= Task instructions =
Rewrite the lines of the listing below as a numbered list, from the line containing "celui du PS- trois" up to and including the line containing "Intercommunales : les présidences". Leave out any blank lines.

= Exercise material =
- - - - - - -

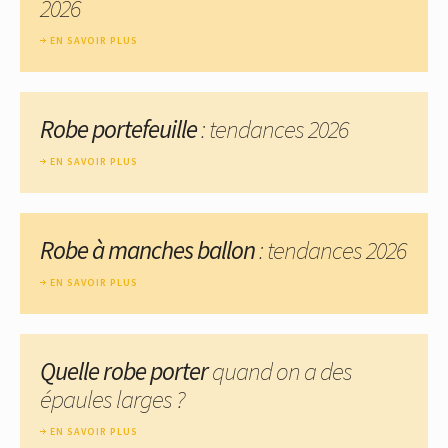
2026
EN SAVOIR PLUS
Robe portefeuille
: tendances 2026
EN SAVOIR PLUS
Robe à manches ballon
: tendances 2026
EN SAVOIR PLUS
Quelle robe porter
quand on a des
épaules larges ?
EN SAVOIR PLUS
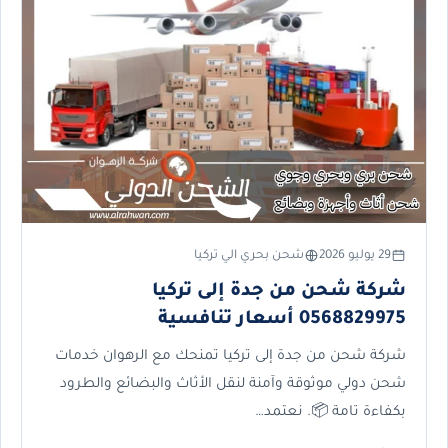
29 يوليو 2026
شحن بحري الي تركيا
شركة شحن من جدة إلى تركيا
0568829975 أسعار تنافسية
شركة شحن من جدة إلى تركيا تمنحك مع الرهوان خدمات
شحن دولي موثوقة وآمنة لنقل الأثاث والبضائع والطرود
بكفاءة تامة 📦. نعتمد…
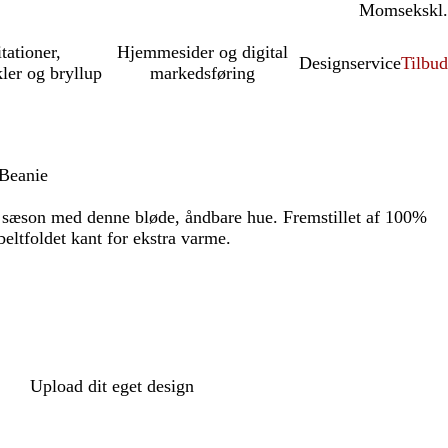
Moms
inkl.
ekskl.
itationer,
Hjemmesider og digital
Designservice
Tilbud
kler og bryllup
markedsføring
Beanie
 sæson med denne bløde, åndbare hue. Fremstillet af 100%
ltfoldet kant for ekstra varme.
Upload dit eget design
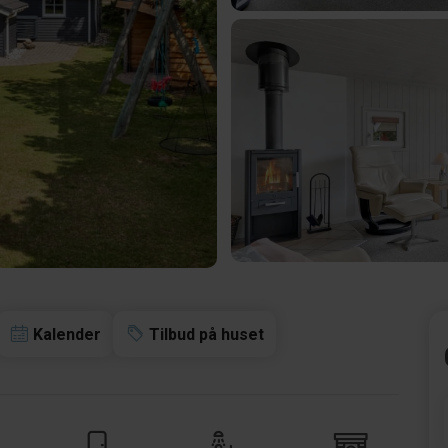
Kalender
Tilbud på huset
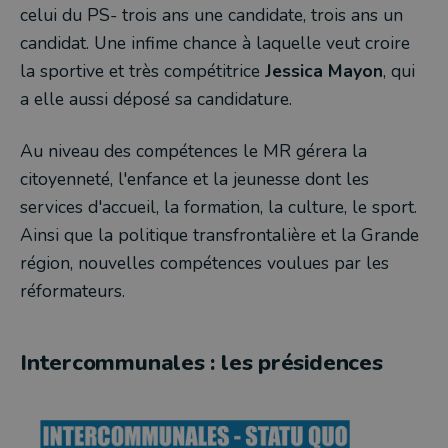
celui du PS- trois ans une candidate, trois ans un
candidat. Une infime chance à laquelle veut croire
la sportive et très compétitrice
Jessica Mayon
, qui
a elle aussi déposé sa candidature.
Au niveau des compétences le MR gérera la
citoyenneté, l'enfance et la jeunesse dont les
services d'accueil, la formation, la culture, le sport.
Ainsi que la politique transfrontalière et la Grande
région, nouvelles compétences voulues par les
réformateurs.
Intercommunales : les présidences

- - - - - - -

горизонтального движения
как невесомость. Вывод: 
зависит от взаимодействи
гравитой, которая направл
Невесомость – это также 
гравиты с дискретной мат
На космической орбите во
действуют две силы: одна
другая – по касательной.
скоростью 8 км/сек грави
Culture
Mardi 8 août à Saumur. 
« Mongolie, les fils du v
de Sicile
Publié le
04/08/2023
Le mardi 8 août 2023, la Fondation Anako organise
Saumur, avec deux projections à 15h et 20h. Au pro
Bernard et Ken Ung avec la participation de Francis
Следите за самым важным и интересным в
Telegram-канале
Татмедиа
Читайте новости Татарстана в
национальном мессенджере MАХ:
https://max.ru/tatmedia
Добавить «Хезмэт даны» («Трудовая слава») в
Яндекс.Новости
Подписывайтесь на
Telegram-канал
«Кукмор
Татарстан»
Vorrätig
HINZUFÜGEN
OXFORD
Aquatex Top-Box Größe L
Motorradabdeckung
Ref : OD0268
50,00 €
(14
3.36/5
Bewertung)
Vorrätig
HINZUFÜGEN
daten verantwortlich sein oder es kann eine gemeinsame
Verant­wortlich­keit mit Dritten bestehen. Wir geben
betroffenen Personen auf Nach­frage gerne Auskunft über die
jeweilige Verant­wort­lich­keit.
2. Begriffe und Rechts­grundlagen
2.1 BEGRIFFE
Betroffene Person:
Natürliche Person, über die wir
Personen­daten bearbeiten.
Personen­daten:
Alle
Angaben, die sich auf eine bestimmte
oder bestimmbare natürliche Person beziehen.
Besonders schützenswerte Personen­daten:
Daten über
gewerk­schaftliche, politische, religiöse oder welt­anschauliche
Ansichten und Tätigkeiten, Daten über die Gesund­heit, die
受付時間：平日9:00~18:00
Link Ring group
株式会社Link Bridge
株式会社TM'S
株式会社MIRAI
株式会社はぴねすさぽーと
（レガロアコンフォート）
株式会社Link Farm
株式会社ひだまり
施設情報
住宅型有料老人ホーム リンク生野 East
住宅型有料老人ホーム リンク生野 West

- - - - - - -

= Exercise result =
1. celui du PS- trois ans une candidate, trois ans un
2. candidat. Une infime chance à laquelle veut croire
3. la sportive et très compétitrice
4. Jessica Mayon
5. , qui
6. a elle aussi déposé sa candidature.
7. Au niveau des compétences le MR gérera la
8. citoyenneté, l'enfance et la jeunesse dont les
9. services d'accueil, la formation, la culture, le sport.
10. Ainsi que la politique transfrontalière et la Grande
11. région, nouvelles compétences voulues par les
12. réformateurs.
13. Intercommunales : les présidences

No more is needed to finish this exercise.